Russia's attempt to completely encircle Severodonetsk has been repelled, with Ukrainian forces blowing up railway bridges to slow their advance.

But Lugansk regional governor Sergiy Gaiday has said it was being shelled "without stopping" and two buildings at the city's general hospital had been hit overnight.

"We have 10 dead and three wounded in the region," he wrote on Telegram.

Elsewhere, eight people were killed and 12 injured in Russian strikes on the village of Desna, in northeastern Chernigiv region, where a Ukrainian military base is located, emergency services said.

Meanwhile in the town of New York, north of Donetsk, residents say they have been under artillery fire for a month, and it is getting worse.

"Now they are shooting at us from the west, east and south," seamstress Valentyna Kanebalotskaya told AFP.

NATO bids 'no direct threat'

Fearful of Russia's ambitions, Sweden and Finland are poised to give up decades of military non-alignment and join NATO.
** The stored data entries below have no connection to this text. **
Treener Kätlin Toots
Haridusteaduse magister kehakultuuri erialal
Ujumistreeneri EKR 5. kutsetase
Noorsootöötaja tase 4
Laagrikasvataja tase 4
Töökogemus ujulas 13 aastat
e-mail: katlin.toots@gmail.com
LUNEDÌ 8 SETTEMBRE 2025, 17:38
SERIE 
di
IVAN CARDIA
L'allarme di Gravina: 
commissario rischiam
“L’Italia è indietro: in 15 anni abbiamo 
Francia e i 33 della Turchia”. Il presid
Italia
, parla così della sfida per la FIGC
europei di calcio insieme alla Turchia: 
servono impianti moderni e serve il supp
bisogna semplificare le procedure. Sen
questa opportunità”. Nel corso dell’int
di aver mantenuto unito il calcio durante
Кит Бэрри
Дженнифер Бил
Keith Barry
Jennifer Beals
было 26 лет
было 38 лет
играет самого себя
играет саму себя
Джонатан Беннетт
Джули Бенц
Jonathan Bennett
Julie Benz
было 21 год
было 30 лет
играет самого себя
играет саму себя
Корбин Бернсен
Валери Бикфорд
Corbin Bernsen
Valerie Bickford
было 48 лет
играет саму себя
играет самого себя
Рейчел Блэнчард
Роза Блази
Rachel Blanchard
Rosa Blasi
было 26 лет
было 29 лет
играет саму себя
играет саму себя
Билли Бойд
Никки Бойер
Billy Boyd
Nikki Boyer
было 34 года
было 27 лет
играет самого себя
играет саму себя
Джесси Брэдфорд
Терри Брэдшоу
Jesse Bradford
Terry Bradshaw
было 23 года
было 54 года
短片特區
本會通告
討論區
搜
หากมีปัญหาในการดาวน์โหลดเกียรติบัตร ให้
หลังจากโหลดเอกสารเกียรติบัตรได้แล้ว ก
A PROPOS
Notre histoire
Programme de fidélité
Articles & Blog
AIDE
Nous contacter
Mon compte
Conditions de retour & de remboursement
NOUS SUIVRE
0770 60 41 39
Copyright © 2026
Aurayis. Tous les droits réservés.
Putin said on Monday the move posed "no direct threat for us... but the expansion of military infrastructure to these territories will certainly provoke our response".
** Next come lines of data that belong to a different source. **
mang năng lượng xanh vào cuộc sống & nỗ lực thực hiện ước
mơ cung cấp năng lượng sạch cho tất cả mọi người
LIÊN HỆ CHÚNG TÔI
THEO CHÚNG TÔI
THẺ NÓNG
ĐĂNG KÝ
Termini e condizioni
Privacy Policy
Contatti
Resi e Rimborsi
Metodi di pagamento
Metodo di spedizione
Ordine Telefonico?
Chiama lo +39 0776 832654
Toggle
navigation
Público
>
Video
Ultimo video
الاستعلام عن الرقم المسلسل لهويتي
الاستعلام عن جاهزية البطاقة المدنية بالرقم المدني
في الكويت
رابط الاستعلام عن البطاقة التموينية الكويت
His reaction was more moderate than comments earlier by deputy foreign minister Sergei Ryabkov, who called the expansion a "grave mistake with far-reaching consequences".

The NATO bids must be unanimously approved by the alliance's 30 nations, and Turkish President Recep Tayyip Erdogan on Monday voiced his objection.

He accused Finland and Sweden of harbouring terror groups, including outlawed Kurdish militants.

But US Secretary of State Antony Blinken voiced confidence that the bids would succeed and is due to meet Turkey's foreign minister in Washington on Wednesday.

As well as practical support for Ukraine, Western nations have sought to punish Russia with unprecedented economic sanctions, with the EU currently mulling a ban on Russian oil.

Hungary is blocking the ban, citing the cost, and Putin on Tuesday claimed Europe risked committing "economic suicide".

Many EU nations are also dependent on Russian gas but are in a quandary after Moscow demanded payment in rubles to circumvent the sanctions.

Italian energy giant Eni announced a potential workaround Tuesday involving opening two accounts with Russian energy firm Gazprom's bank. It proposed making payments in euros which would be converted into rubles through the Moscow stock exchange.